* _Exercise_
Below is some material. Set down exactly the line where "伊奈めぐみさんと渡辺明さんの出会いは、詰将棋のチャッ" appears and all lines after it, and stop at the last line.

* _Extracted entries_
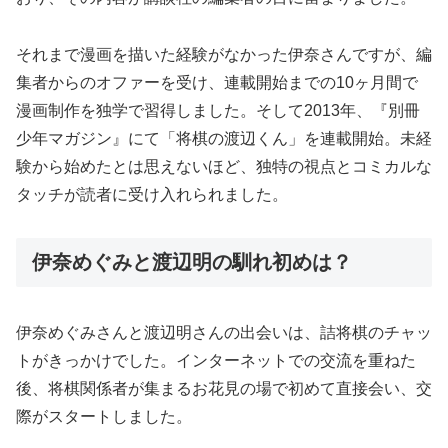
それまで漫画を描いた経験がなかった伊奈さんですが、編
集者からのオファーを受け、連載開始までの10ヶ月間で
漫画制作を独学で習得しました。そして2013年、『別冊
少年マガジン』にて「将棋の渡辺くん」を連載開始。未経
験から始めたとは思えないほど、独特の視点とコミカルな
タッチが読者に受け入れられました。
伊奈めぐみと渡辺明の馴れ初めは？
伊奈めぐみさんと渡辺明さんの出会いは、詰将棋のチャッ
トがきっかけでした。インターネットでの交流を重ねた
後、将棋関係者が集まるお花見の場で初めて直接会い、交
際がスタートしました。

* _Output of the task_
伊奈めぐみさんと渡辺明さんの出会いは、詰将棋のチャッ
トがきっかけでした。インターネットでの交流を重ねた
後、将棋関係者が集まるお花見の場で初めて直接会い、交
際がスタートしました。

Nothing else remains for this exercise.